SOURCE DATA Start Marker
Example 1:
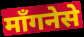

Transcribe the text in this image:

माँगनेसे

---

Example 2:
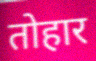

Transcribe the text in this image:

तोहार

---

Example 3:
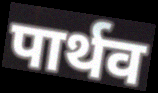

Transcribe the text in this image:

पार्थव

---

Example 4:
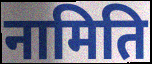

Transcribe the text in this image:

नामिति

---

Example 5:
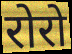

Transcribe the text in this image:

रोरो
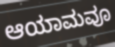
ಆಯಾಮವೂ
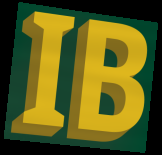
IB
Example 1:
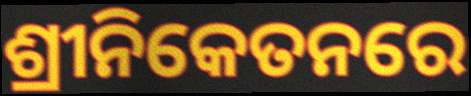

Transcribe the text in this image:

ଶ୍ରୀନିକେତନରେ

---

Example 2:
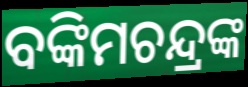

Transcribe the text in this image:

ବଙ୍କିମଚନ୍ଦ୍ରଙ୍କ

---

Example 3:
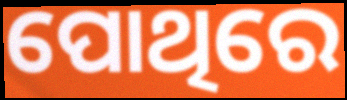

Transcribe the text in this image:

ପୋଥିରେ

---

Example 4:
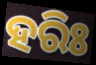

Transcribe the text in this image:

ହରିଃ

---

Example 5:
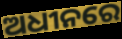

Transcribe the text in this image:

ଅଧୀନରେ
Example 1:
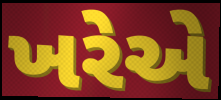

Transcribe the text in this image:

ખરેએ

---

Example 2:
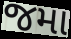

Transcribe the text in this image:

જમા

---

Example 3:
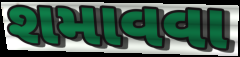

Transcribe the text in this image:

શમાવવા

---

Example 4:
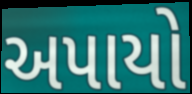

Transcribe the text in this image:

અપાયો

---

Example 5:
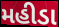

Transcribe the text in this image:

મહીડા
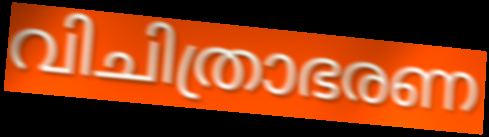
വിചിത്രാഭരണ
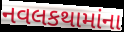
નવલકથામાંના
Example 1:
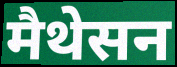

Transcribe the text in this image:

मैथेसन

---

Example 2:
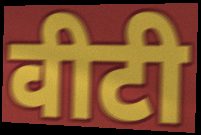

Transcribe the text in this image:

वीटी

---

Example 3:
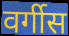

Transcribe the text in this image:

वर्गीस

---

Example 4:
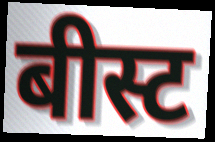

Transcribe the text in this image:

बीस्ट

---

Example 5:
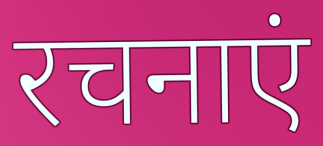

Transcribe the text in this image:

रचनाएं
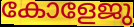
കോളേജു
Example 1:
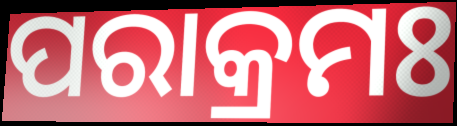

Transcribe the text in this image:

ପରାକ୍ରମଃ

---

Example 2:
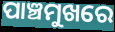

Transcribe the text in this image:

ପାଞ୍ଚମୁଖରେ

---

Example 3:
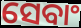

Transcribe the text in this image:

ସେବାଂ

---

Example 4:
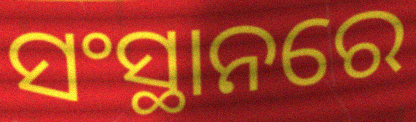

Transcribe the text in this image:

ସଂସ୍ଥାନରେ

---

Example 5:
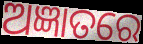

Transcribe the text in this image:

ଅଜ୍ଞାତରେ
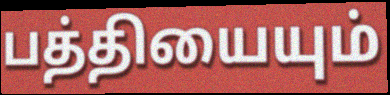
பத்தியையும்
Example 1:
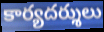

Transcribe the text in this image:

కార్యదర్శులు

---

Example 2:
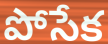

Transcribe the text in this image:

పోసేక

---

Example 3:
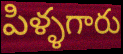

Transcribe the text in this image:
SOURCE DATA End Marker
EXERCISE DESCRIPTION » Give the data above again exactly. Leave the pictures out.

ANSWER TO THIS EXERCISE »
Example 1:

Transcribe the text in this image:

माँगनेसे

---

Example 2:

Transcribe the text in this image:

तोहार

---

Example 3:

Transcribe the text in this image:

पार्थव

---

Example 4:

Transcribe the text in this image:

नामिति

---

Example 5:

Transcribe the text in this image:

रोरो
ಆಯಾಮವೂ
IB
Example 1:

Transcribe the text in this image:

ଶ୍ରୀନିକେତନରେ

---

Example 2:

Transcribe the text in this image:

ବଙ୍କିମଚନ୍ଦ୍ରଙ୍କ

---

Example 3:

Transcribe the text in this image:

ପୋଥିରେ

---

Example 4:

Transcribe the text in this image:

ହରିଃ

---

Example 5:

Transcribe the text in this image:

ଅଧୀନରେ
Example 1:

Transcribe the text in this image:

ખરેએ

---

Example 2:

Transcribe the text in this image:

જમા

---

Example 3:

Transcribe the text in this image:

શમાવવા

---

Example 4:

Transcribe the text in this image:

અપાયો

---

Example 5:

Transcribe the text in this image:

મહીડા
വിചിത്രാഭരണ
નવલકથામાંના
Example 1:

Transcribe the text in this image:

मैथेसन

---

Example 2:

Transcribe the text in this image:

वीटी

---

Example 3:

Transcribe the text in this image:

वर्गीस

---

Example 4:

Transcribe the text in this image:

बीस्ट

---

Example 5:

Transcribe the text in this image:

रचनाएं
കോളേജു
Example 1:

Transcribe the text in this image:

ପରାକ୍ରମଃ

---

Example 2:

Transcribe the text in this image:

ପାଞ୍ଚମୁଖରେ

---

Example 3:

Transcribe the text in this image:

ସେବାଂ

---

Example 4:

Transcribe the text in this image:

ସଂସ୍ଥାନରେ

---

Example 5:

Transcribe the text in this image:

ଅଜ୍ଞାତରେ
பத்தியையும்
Example 1:

Transcribe the text in this image:

కార్యదర్శులు

---

Example 2:

Transcribe the text in this image:

పోసేక

---

Example 3:

Transcribe the text in this image:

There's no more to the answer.